Le turnover dépourvu d’unité est ambigu. Le rapport doit indiquer s’il repose sur les achats, les ventes, la moitié de la somme des valeurs absolues, les pondérations ou le notionnel, et sur quel intervalle. La même exigence s’applique à l’utilisation de la marge, aux expositions brute et nette ainsi qu’au capital inactif.
Sélection et incertitude
Le ratio de Sharpe du meilleur résultat parmi de nombreux essais suit une distribution différente de celui d’une stratégie spécifiée à l’avance. Dans le cadre de son modèle, le Deflated Sharpe Ratio tient compte de la non-normalité et de la sélection parmi les essais. Le Reality Check et d’autres méthodes traitent les comparaisons multiples. Ces outils nécessitent un registre crédible des candidats et ne corrigent ni les fuites de données ni les erreurs d’exécution.
Les intervalles et les procédures de bootstrap doivent respecter la dépendance. Le nombre de lignes ou de trades n’est pas automatiquement égal au nombre d’observations indépendantes. Outre une estimation ponctuelle, il est utile de présenter les résultats par période, instrument, régime et fold, ainsi que leur sensibilité aux coûts et aux spécifications.
Exemple illustratif
Deux rapports annoncent un ratio de Sharpe de 1,2. Le premier emploie des rendements journaliers nets, un taux cohérent avec la devise et une correction de l’autocorrélation ; le second utilise un P&L mensuel brut et lissé, annualisé selon une convention non déclarée. Les deux chiffres ne sont pas comparables.
Une fiche correcte indique la formule, la série, la fréquence, l’échantillon, les coûts, le benchmark, l’exposition et l’incertitude.

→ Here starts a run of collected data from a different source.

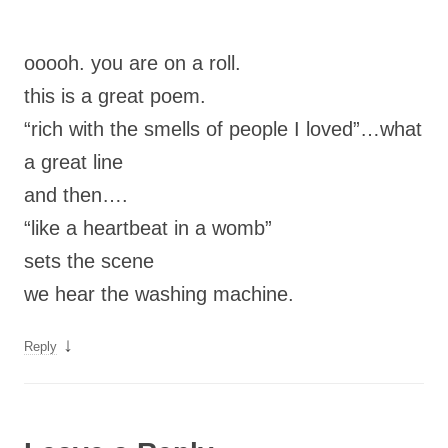
ooooh. you are on a roll.
this is a great poem.
“rich with the smells of people I loved”…what
a great line
and then….
“like a heartbeat in a womb”
sets the scene
we hear the washing machine.
↓
Reply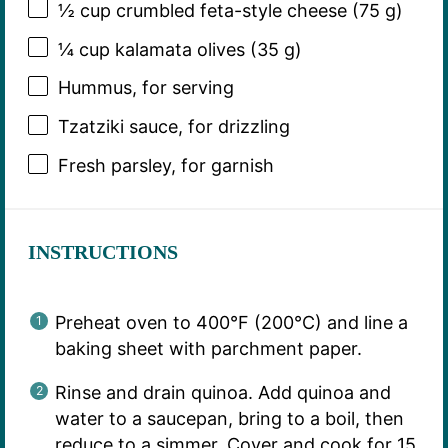
½ cup
crumbled feta-style cheese (
75 g
)
¼ cup
kalamata olives (
35 g
)
Hummus, for serving
Tzatziki sauce, for drizzling
Fresh parsley, for garnish
INSTRUCTIONS
Preheat oven to 400°F (200°C) and line a
baking sheet with parchment paper.
Rinse and drain quinoa. Add quinoa and
water to a saucepan, bring to a boil, then
reduce to a simmer. Cover and cook for 15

La valeur 1,2 est purement illustrative et ne constitue pas un seuil de qualité.
Fiche minimale reproductible
- Période, univers point-in-time, fuseau horaire et fréquence.
- Définition des rendements, devise, capital, levier et réinvestissement.
- Résultats bruts, rapprochement des coûts et résultats nets.
- Benchmark et baselines retenus, dividendes et coûts compris.
- Mesures de rendement, de variabilité, de drawdown ou de queue, par trade et de mise en œuvre.
- Turnover, capacité et concentration des profits.
- Dépendance, nombre d’essais et méthode d’évaluation de l’incertitude.
- Résultats par segment et versions du code et des données.
L’objectif n’est pas d’accumuler les indicateurs. Il consiste à empêcher qu’un chiffre élégant masque la convention qui l’a produit.
Références
- William F. Sharpe, The Sharpe Ratio — définition, interprétation et relations de la mesure.
- Andrew W. Lo, The Statistics of Sharpe Ratios — distribution et limites de l’annualisation en présence de dépendance.
- David H. Bailey et Marcos López de Prado, The Deflated Sharpe Ratio — ajustement du biais de sélection et des rendements non normaux dans le cadre du modèle proposé.
- International Organization of Securities Commissions, Principles for Financial Benchmarks — principes de gouvernance, de qualité et de méthodologie applicables aux benchmarks dans leur périmètre.
- Joseph Simonian, CFA Institute Research Foundation, Investment Model Validation: A Guide for Practitioners — utilisation conjointe de la performance, des benchmarks, des tests de résistance et de l’incertitude dans la validation.